• Your assignment: Look below for the line containing "Kilnhurst Primary School - 31" and the line containing "Alternative budgetary treatment: The", then set down both and every line between them exactly, without pictures.

--- Data for review ---

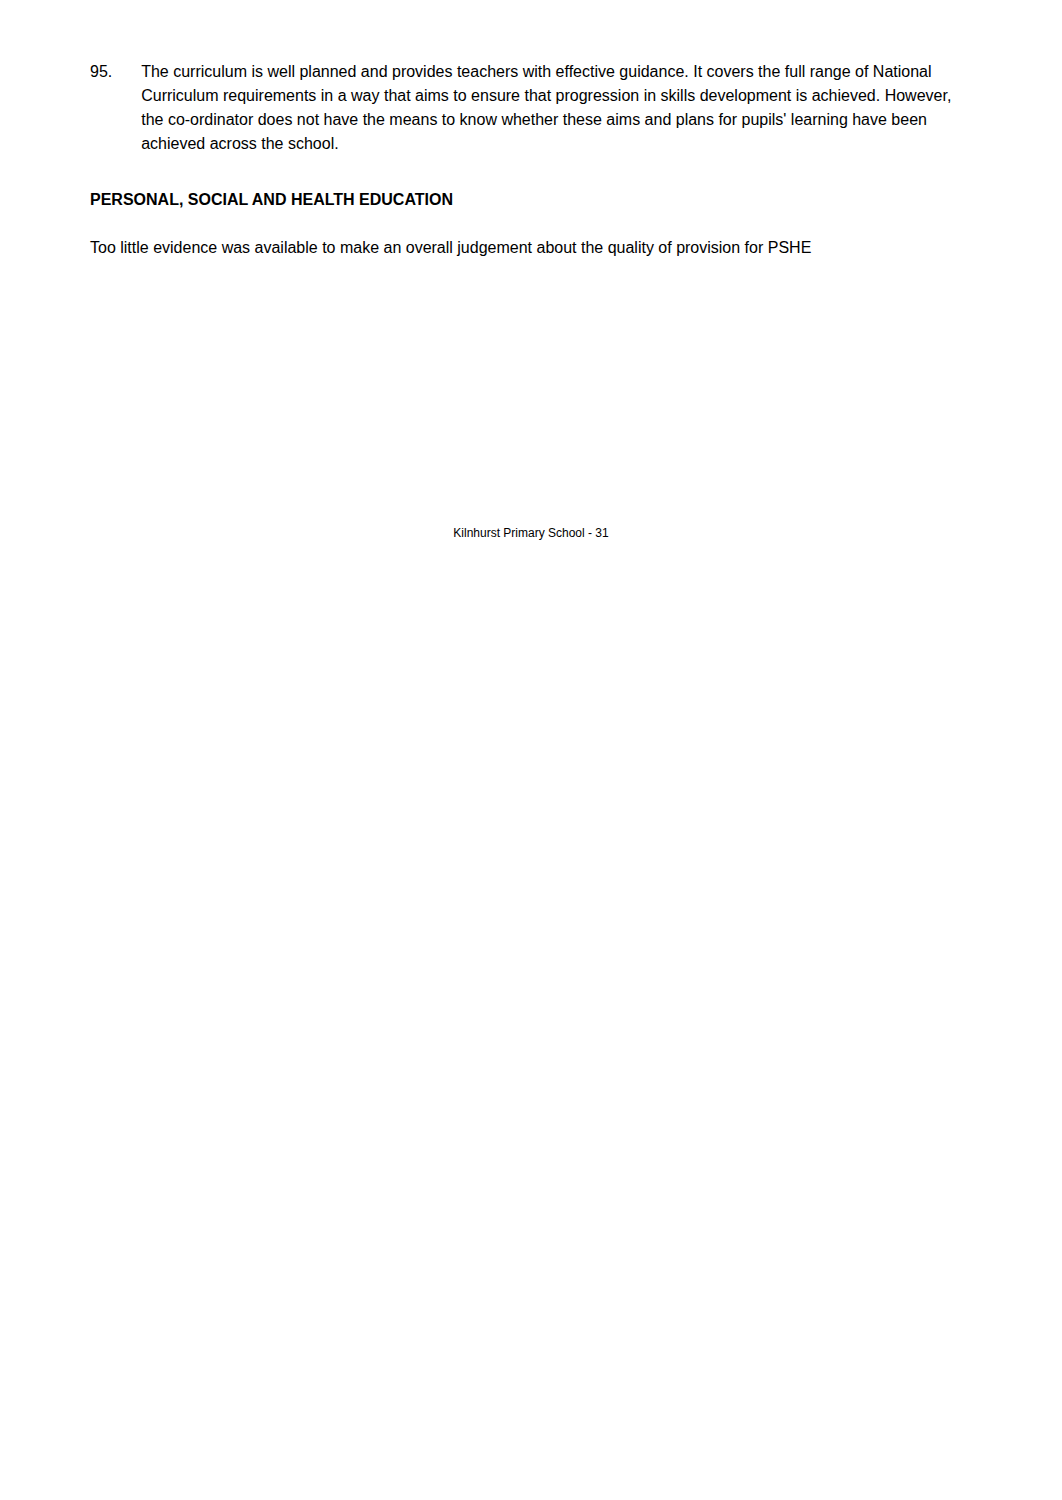95.
The curriculum is well planned and provides teachers with effective guidance. It covers the full range of National Curriculum requirements in a way that aims to ensure that progression in skills development is achieved. However, the co-ordinator does not have the means to know whether these aims and plans for pupils' learning have been achieved across the school.
Personal, Social and Health Education
Too little evidence was available to make an overall judgement about the quality of provision for PSHE
Kilnhurst Primary School - 31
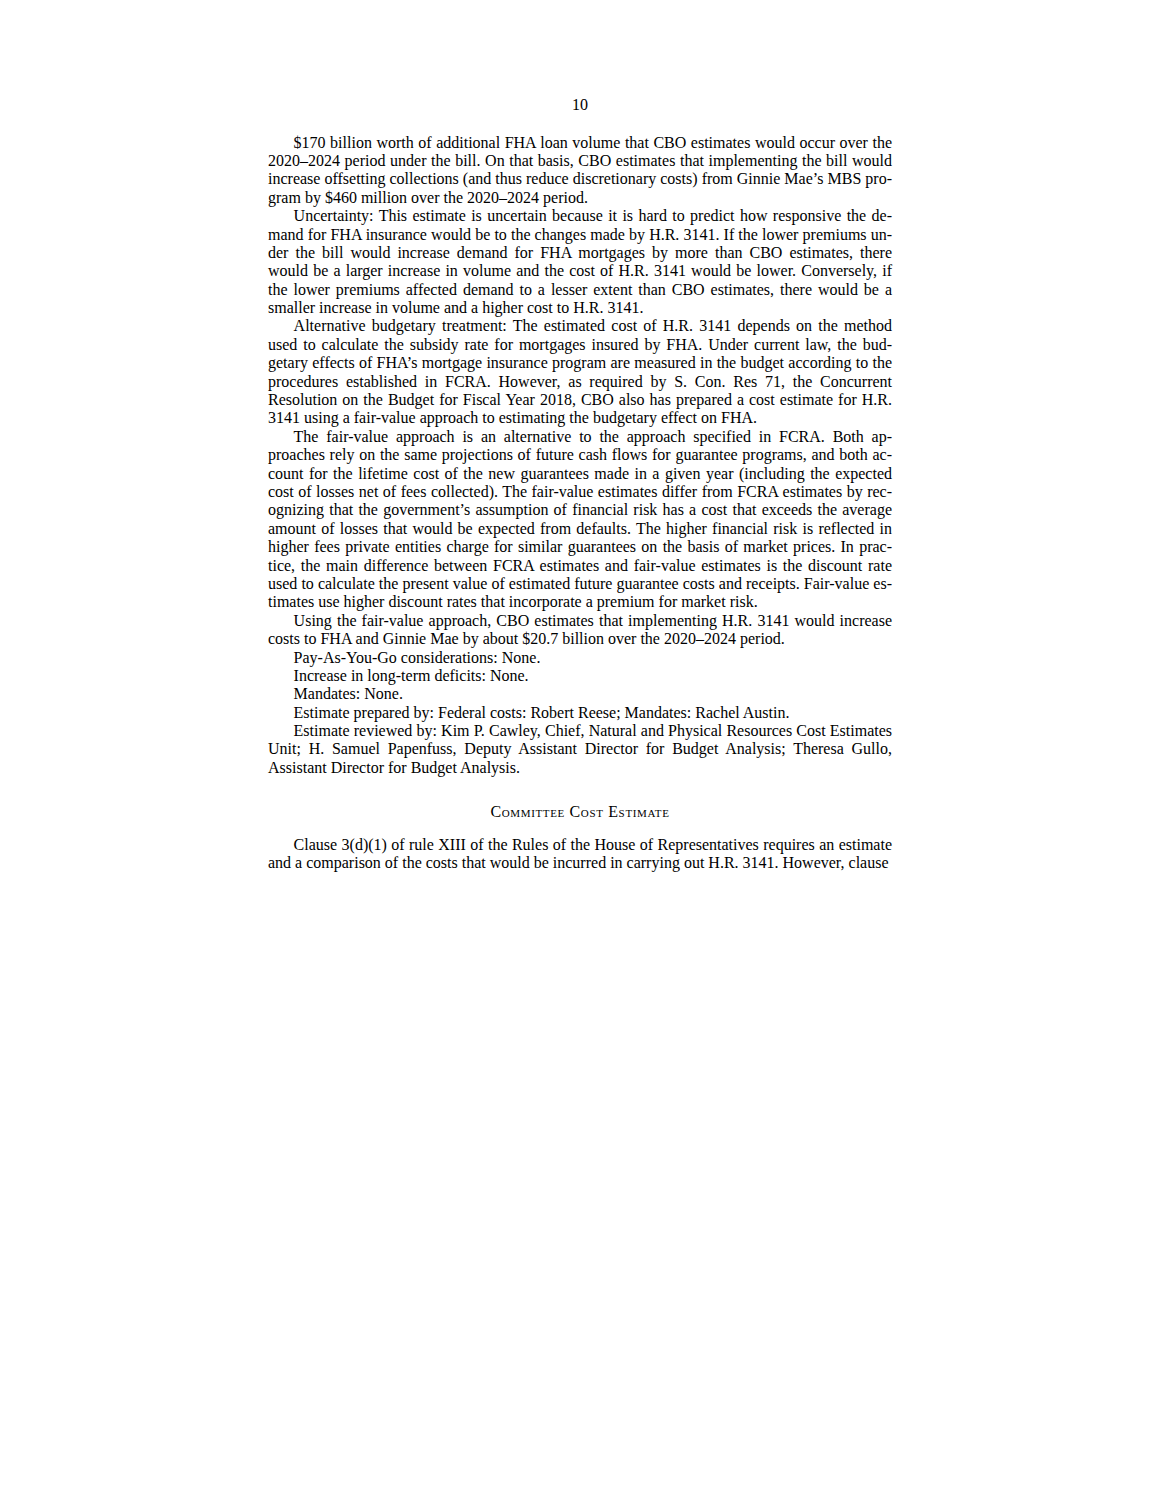10
$170 billion worth of additional FHA loan volume that CBO estimates would occur over the 2020–2024 period under the bill. On that basis, CBO estimates that implementing the bill would increase offsetting collections (and thus reduce discretionary costs) from Ginnie Mae’s MBS program by $460 million over the 2020–2024 period.
Uncertainty: This estimate is uncertain because it is hard to predict how responsive the demand for FHA insurance would be to the changes made by H.R. 3141. If the lower premiums under the bill would increase demand for FHA mortgages by more than CBO estimates, there would be a larger increase in volume and the cost of H.R. 3141 would be lower. Conversely, if the lower premiums affected demand to a lesser extent than CBO estimates, there would be a smaller increase in volume and a higher cost to H.R. 3141.
Alternative budgetary treatment: The estimated cost of H.R. 3141 depends on the method used to calculate the subsidy rate for mortgages insured by FHA. Under current law, the budgetary effects of FHA’s mortgage insurance program are measured in the budget according to the procedures established in FCRA. However, as required by S. Con. Res 71, the Concurrent Resolution on the Budget for Fiscal Year 2018, CBO also has prepared a cost estimate for H.R. 3141 using a fair-value approach to estimating the budgetary effect on FHA.
The fair-value approach is an alternative to the approach specified in FCRA. Both approaches rely on the same projections of future cash flows for guarantee programs, and both account for the lifetime cost of the new guarantees made in a given year (including the expected cost of losses net of fees collected). The fair-value estimates differ from FCRA estimates by recognizing that the government’s assumption of financial risk has a cost that exceeds the average amount of losses that would be expected from defaults. The higher financial risk is reflected in higher fees private entities charge for similar guarantees on the basis of market prices. In practice, the main difference between FCRA estimates and fair-value estimates is the discount rate used to calculate the present value of estimated future guarantee costs and receipts. Fair-value estimates use higher discount rates that incorporate a premium for market risk.
Using the fair-value approach, CBO estimates that implementing H.R. 3141 would increase costs to FHA and Ginnie Mae by about $20.7 billion over the 2020–2024 period.
Pay-As-You-Go considerations: None.
Increase in long-term deficits: None.
Mandates: None.
Estimate prepared by: Federal costs: Robert Reese; Mandates: Rachel Austin.
Estimate reviewed by: Kim P. Cawley, Chief, Natural and Physical Resources Cost Estimates Unit; H. Samuel Papenfuss, Deputy Assistant Director for Budget Analysis; Theresa Gullo, Assistant Director for Budget Analysis.
Committee Cost Estimate
Clause 3(d)(1) of rule XIII of the Rules of the House of Representatives requires an estimate and a comparison of the costs that would be incurred in carrying out H.R. 3141. However, clause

---

• Written response:
Kilnhurst Primary School - 31
10
$170 billion worth of additional FHA loan volume that CBO estimates would occur over the 2020–2024 period under the bill. On that basis, CBO estimates that implementing the bill would increase offsetting collections (and thus reduce discretionary costs) from Ginnie Mae’s MBS program by $460 million over the 2020–2024 period.
Uncertainty: This estimate is uncertain because it is hard to predict how responsive the demand for FHA insurance would be to the changes made by H.R. 3141. If the lower premiums under the bill would increase demand for FHA mortgages by more than CBO estimates, there would be a larger increase in volume and the cost of H.R. 3141 would be lower. Conversely, if the lower premiums affected demand to a lesser extent than CBO estimates, there would be a smaller increase in volume and a higher cost to H.R. 3141.
Alternative budgetary treatment: The estimated cost of H.R. 3141 depends on the method used to calculate the subsidy rate for mortgages insured by FHA. Under current law, the budgetary effects of FHA’s mortgage insurance program are measured in the budget according to the procedures established in FCRA. However, as required by S. Con. Res 71, the Concurrent Resolution on the Budget for Fiscal Year 2018, CBO also has prepared a cost estimate for H.R. 3141 using a fair-value approach to estimating the budgetary effect on FHA.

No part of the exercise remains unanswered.